PASSAGE PROVIDED:
Philosophers such as Elizabeth Anscombe and Donald Davidson have explained that we cannot derive predictions from judgments such as "he boasted from vanity." Such judgments are also the source of countless painful mistakes. However, are they necessarily unreliable? Often enough, even if only gradually and partially, we get people right. Assuming that we do is already assuming that there must be a connection, if not causal then at least casual, between what a person is, what she does, and how she acts; and that we may describe it correctly. If no ironclad generalizations can be made that connect the way a person is, her reasons, and her actions, how might we describe correctness in judgments such as this?

Anscombe believed there is a distinction between describing an action and interpreting it. For instance, "he boasted" would be a description of the action; "from vanity" an interpretation of that action. Like Anscombe, philosophers interested in the question of what (an) action is want to retain this distinction when treating action examples (e.g., omelets, houses, promises, switch flippings, goings-from-here-to-Kathmandu, [End Page 207] and so on). They think as if from a spectatorial perspective, resembling Jimmy Stewart's and Grace Kelly's stances in Rear Window. Imperfective correctness seems more than enough to grasp the intentional form. In other words, if we can grasp that a given X is "a"-ing in order to "b" (for instance, breaking eggs in order to make an omelet), we may say we have grasped the action, and, arguably, what an action is. Any further considerations are deemed (as Lisa, Kelly's character in the Hitchcock movie, memorably puts it) "rear-window ethics."

Items from a data source
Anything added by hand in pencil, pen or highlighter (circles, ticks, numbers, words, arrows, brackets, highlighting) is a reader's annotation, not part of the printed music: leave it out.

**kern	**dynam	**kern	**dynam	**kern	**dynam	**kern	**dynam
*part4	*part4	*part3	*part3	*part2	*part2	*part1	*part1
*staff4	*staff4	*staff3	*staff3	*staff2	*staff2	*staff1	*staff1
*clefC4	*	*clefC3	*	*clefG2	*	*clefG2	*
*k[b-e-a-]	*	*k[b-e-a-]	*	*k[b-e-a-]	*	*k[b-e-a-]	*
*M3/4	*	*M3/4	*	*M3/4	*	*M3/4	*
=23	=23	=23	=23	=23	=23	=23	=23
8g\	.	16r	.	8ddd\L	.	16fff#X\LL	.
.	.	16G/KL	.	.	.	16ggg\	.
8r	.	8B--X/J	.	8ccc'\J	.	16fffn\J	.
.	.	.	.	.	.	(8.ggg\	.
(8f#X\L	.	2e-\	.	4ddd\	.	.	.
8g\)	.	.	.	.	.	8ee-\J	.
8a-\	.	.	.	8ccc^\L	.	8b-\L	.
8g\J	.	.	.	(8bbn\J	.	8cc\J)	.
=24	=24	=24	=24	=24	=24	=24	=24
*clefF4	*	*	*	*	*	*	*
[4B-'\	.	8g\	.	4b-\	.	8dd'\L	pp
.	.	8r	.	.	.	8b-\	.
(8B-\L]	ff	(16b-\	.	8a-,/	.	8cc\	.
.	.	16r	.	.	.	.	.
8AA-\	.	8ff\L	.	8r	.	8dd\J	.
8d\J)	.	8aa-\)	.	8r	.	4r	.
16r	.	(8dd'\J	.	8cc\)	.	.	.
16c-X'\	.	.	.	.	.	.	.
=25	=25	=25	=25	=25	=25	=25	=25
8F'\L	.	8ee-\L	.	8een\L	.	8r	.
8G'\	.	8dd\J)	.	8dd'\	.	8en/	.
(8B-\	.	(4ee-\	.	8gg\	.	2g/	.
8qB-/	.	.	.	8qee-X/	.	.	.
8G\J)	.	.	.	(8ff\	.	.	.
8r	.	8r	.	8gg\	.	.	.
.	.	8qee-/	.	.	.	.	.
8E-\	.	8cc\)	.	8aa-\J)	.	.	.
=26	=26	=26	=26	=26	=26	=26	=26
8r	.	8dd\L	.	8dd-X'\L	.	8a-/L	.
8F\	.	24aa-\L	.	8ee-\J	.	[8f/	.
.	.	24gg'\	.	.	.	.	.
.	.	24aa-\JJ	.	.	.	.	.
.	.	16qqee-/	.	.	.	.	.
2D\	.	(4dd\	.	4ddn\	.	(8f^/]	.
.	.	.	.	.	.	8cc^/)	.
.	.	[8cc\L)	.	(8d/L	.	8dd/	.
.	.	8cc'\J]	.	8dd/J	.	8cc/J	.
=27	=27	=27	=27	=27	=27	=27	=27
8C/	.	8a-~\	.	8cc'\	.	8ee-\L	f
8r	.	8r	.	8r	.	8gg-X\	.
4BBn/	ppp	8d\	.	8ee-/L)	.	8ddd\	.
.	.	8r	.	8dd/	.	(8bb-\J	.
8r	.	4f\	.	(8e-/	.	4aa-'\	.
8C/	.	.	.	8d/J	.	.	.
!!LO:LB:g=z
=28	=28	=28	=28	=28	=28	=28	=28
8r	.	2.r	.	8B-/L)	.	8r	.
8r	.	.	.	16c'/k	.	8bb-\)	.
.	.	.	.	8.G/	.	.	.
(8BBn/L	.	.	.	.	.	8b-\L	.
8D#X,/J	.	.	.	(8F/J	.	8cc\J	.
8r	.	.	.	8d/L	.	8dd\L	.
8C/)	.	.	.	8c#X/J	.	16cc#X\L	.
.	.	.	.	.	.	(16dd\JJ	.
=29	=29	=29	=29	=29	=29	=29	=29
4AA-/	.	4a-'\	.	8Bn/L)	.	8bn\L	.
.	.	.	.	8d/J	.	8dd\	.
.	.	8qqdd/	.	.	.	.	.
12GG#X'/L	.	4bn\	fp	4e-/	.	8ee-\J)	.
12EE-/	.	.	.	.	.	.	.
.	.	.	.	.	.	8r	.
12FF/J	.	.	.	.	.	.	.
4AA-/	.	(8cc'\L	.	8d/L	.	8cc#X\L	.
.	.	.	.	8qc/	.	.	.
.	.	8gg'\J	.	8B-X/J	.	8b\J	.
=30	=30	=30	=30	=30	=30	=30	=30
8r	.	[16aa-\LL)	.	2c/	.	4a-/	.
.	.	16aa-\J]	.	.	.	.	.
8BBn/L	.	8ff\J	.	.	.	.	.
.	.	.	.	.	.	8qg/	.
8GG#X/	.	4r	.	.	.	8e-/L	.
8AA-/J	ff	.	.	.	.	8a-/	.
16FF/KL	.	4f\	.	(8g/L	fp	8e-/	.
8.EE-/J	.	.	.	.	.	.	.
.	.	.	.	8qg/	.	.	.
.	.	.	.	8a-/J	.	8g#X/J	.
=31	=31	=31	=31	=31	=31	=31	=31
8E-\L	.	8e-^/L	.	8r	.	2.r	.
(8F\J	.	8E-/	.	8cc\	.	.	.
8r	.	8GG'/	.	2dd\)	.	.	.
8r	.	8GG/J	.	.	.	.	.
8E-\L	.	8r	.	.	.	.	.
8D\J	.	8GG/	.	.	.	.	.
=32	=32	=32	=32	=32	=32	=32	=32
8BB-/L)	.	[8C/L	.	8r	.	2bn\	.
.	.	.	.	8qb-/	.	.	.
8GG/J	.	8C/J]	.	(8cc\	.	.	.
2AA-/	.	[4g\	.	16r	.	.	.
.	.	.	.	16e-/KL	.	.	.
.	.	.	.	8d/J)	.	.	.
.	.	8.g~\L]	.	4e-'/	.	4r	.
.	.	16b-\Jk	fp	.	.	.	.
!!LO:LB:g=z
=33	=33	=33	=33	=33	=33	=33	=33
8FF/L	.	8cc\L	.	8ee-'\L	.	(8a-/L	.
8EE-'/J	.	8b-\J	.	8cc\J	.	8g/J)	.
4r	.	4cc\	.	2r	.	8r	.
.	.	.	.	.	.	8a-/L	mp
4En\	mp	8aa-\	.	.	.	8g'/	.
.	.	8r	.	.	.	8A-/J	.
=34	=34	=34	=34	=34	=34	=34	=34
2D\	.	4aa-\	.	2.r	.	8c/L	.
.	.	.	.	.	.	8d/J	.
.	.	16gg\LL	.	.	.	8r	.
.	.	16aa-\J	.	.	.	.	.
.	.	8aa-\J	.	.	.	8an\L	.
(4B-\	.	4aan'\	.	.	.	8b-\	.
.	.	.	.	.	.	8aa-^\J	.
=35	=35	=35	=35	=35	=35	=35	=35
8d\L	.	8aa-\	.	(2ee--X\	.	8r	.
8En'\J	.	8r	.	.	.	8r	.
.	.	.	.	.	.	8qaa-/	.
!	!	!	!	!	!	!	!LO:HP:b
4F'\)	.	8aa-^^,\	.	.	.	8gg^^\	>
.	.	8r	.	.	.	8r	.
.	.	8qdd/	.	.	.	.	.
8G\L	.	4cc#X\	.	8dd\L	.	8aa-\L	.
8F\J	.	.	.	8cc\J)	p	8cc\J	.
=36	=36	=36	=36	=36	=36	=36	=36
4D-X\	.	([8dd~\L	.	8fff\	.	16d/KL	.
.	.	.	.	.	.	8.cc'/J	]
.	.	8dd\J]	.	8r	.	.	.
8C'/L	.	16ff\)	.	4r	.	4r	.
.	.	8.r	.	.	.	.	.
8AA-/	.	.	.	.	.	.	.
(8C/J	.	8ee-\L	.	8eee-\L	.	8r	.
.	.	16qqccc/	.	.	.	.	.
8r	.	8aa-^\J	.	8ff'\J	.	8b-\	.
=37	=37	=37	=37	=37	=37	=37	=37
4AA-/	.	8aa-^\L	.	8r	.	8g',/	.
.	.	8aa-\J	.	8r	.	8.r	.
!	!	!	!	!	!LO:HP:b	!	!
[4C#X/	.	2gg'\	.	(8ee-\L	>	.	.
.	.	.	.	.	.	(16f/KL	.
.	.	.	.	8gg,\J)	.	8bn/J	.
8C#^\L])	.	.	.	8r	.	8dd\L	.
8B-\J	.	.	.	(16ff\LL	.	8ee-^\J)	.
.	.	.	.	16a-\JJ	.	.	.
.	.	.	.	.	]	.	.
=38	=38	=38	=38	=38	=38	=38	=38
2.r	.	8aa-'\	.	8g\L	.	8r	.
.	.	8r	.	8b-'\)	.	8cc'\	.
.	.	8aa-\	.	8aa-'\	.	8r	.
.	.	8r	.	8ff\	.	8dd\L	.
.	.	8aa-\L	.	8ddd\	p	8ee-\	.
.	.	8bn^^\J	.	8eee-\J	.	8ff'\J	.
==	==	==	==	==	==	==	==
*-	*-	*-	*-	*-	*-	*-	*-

ACTIONS TO TAKE:
a – Can you sum up the passage on action and interpretation in two sentences?
b – Would you write what comes next in the passage on action and interpretation, picking up after its final sentence?
The entries play no part in this.

RESULTS BY TASK:
a – The passage asks how judgments like "he boasted from vanity," which cannot yield predictions and often cause painful mistakes, can still be correct, since we often get people right even though no ironclad generalizations link who a person is, her reasons, and her actions. It then presents Anscombe's distinction between describing an action ("he boasted") and interpreting it ("from vanity"), a distinction that philosophers of action keep by taking a spectatorial perspective and treating a grasp of the intentional form as enough, while dismissing further considerations as "rear-window ethics."

b –
Action theory is an episodic, impersonal genre. What philosophers, in a sense, see occurring ("what happens,"1 to use Anscombe's formulation), comes up in examples given in action theory as a token of some action type, whose intelligibility is irrespective of considerations concerning the person that performs an action. (Say "John," or "X," is cooking an omelet, building a house, going from here to Kathmandu, and so on.) These action descriptions we are given—think of them as episodes bereft of narrative—give out an action's crude etiological configuration, detached from considerations concerning the protagonist. In the picture of action this manner of depiction suggests the person who does the action has no part in its intelligibility. Think, however, of how unlikely this sounds to nonphilosophers. No person is a given X. No one seriously thinks any given action is something just anyone would, or could, do. Omelets included. On the other hand, "something you might be doing out of generosity and goodness," says Wittgenstein, "is the same as you may be doing out of cowardice or indifference."2 Might we say, then, that we have grasped the action (and what an action is) merely by identifying such-and-such movements from T to T1 as a token of some action type?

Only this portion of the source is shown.